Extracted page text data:
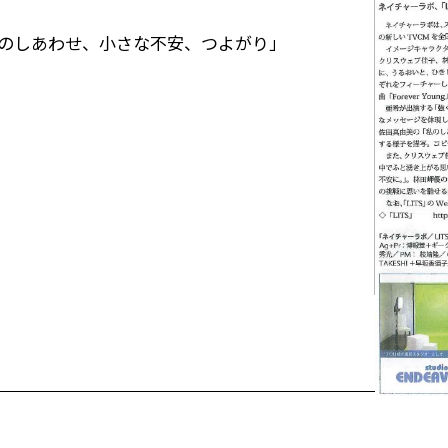
く、私のしあわせ、小さな不安、つよがり」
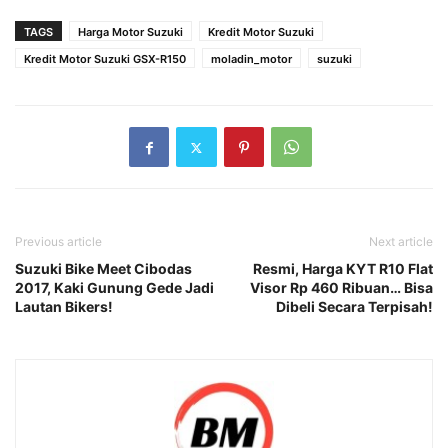
TAGS
Harga Motor Suzuki
Kredit Motor Suzuki
Kredit Motor Suzuki GSX-R150
moladin_motor
suzuki
Previous article
Next article
Suzuki Bike Meet Cibodas
Resmi, Harga KYT R10 Flat
2017, Kaki Gunung Gede Jadi
Visor Rp 460 Ribuan… Bisa
Lautan Bikers!
Dibeli Secara Terpisah!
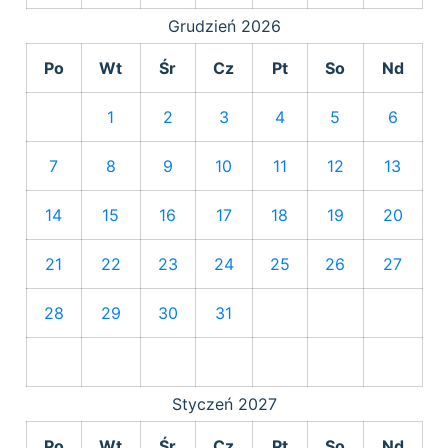
Grudzień
2026
Po
Wt
Śr
Cz
Pt
So
Nd
1
2
3
4
5
6
7
8
9
10
11
12
13
14
15
16
17
18
19
20
21
22
23
24
25
26
27
28
29
30
31
Styczeń
2027
Po
Wt
Śr
Cz
Pt
So
Nd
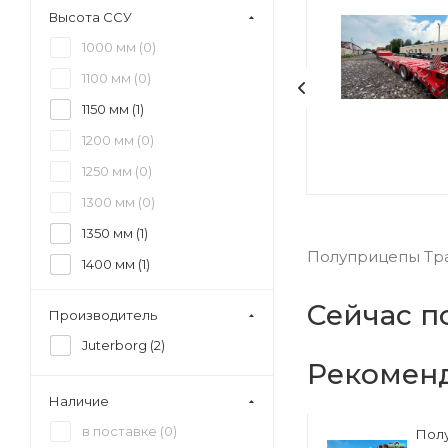
Высота ССУ
1000 мм (
0
)
1100 мм (
0
)
1150 мм (
1
)
1200 мм (
0
)
1250 мм (
0
)
1300 мм (
0
)
1350 мм (
1
)
Полуприцепы Тра
1400 мм (
1
)
1450 мм (
1
)
Сейчас п
Производитель
1500 мм (
1
)
Juterborg (
2
)
1550 мм (
1
)
Рекомен
1600 мм (
1
)
Наличие
в поставке (
0
)
Полуприцеп
Пол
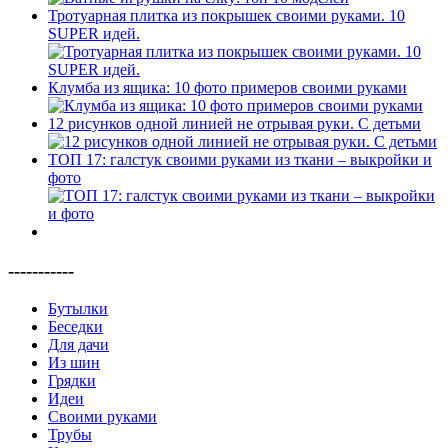
Тротуарная плитка из покрышек своими руками. 10
SUPER идей.
Клумба из ящика: 10 фото примеров своими руками
12 рисунков одной линией не отрывая руки. С детьми
ТОП 17: галстук своими руками из ткани – выкройки и
фото
-----------
Бутылки
Беседки
Для дачи
Из шин
Грядки
Идеи
Своими руками
Трубы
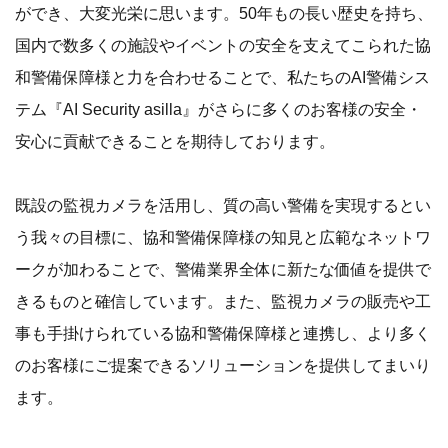
ができ、大変光栄に思います。50年もの長い歴史を持ち、
国内で数多くの施設やイベントの安全を支えてこられた協
和警備保障様と力を合わせることで、私たちのAI警備シス
テム『AI Security asilla』がさらに多くのお客様の安全・
安心に貢献できることを期待しております。
既設の監視カメラを活用し、質の高い警備を実現するとい
う我々の目標に、協和警備保障様の知見と広範なネットワ
ークが加わることで、警備業界全体に新たな価値を提供で
きるものと確信しています。また、監視カメラの販売や工
事も手掛けられている協和警備保障様と連携し、より多く
のお客様にご提案できるソリューションを提供してまいり
ます。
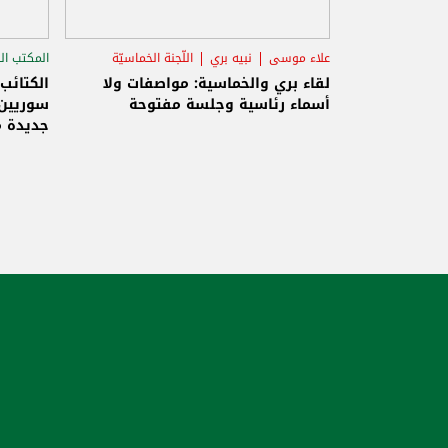
علاء موسى
نبيه بري
اللّجنة الخماسيّة
المكتب ال
الاستح
لقاء بري والخماسية: مواصفات ولا
الكتائب
أسماء رئاسية وجلسة مفتوحة
سوريين 
جديدة م
والاحتلا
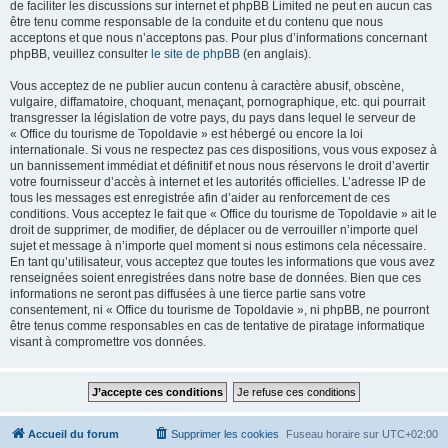
de faciliter les discussions sur internet et phpBB Limited ne peut en aucun cas
être tenu comme responsable de la conduite et du contenu que nous
acceptons et que nous n’acceptons pas. Pour plus d’informations concernant
phpBB, veuillez consulter
le site de phpBB
(en anglais).
Vous acceptez de ne publier aucun contenu à caractère abusif, obscène,
vulgaire, diffamatoire, choquant, menaçant, pornographique, etc. qui pourrait
transgresser la législation de votre pays, du pays dans lequel le serveur de
« Office du tourisme de Topoldavie » est hébergé ou encore la loi
internationale. Si vous ne respectez pas ces dispositions, vous vous exposez à
un bannissement immédiat et définitif et nous nous réservons le droit d’avertir
votre fournisseur d’accès à internet et les autorités officielles. L’adresse IP de
tous les messages est enregistrée afin d’aider au renforcement de ces
conditions. Vous acceptez le fait que « Office du tourisme de Topoldavie » ait le
droit de supprimer, de modifier, de déplacer ou de verrouiller n’importe quel
sujet et message à n’importe quel moment si nous estimons cela nécessaire.
En tant qu’utilisateur, vous acceptez que toutes les informations que vous avez
renseignées soient enregistrées dans notre base de données. Bien que ces
informations ne seront pas diffusées à une tierce partie sans votre
consentement, ni « Office du tourisme de Topoldavie », ni phpBB, ne pourront
être tenus comme responsables en cas de tentative de piratage informatique
visant à compromettre vos données.
Accueil du forum
Supprimer les cookies
Fuseau horaire sur
UTC+02:00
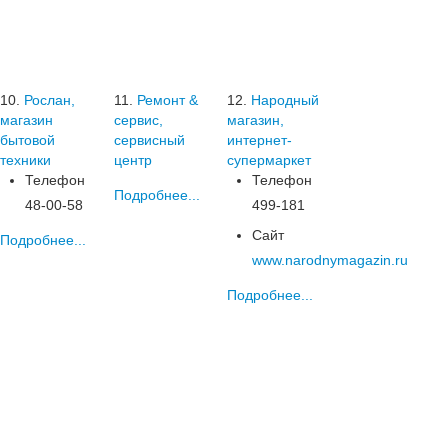
10.
Рослан,
11.
Ремонт &
12.
Народный
магазин
сервис,
магазин,
бытовой
сервисный
интернет-
техники
центр
супермаркет
Телефон
Телефон
Подробнее...
48-00-58
499-181
Сайт
Подробнее...
www.narodnymagazin.ru
Подробнее...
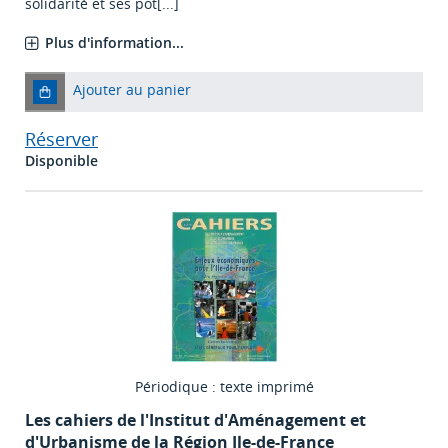
solidarité et ses pot[...]
Plus d'information...
Ajouter au panier
Réserver
Disponible
Périodique : texte imprimé
Les cahiers de l'Institut d'Aménagement et
d'Urbanisme de la Région Ile-de-France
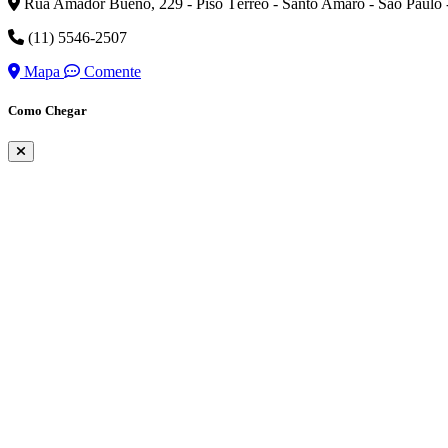
Rua Amador Bueno, 229 - Piso Térreo - Santo Amaro - São Paulo 
(11) 5546-2507
Mapa
Comente
Como Chegar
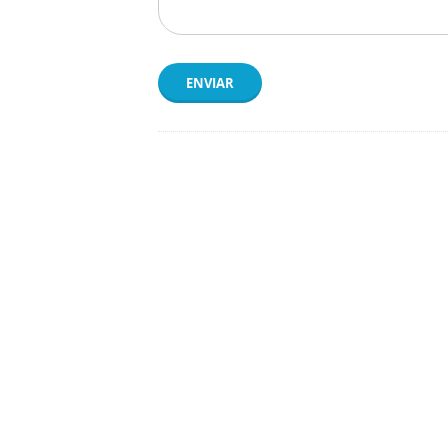
ENVIAR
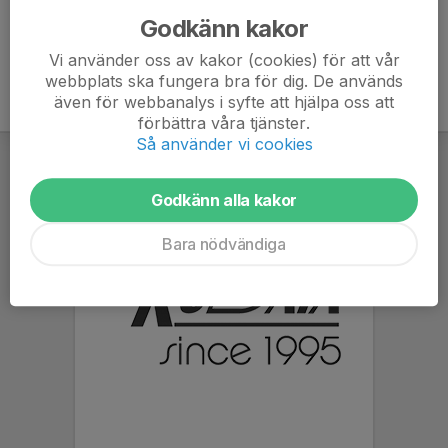
Godkänn kakor
Vi använder oss av kakor (cookies) för att vår
webbplats ska fungera bra för dig. De används
även för webbanalys i syfte att hjälpa oss att
förbättra våra tjänster.
Så använder vi cookies
Godkänn alla kakor
Bara nödvändiga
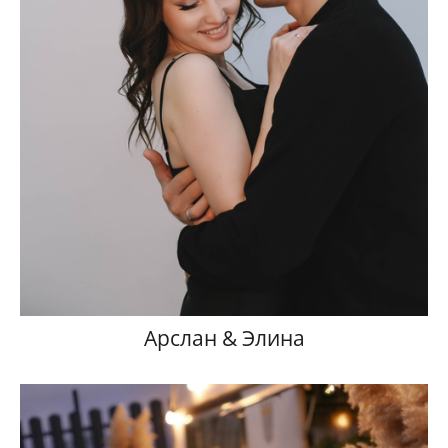
Арслан & Элина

EXERCISE: Tell me how many lines of the data hold the word "être", giving only the number.

COMPLETED TASK: 2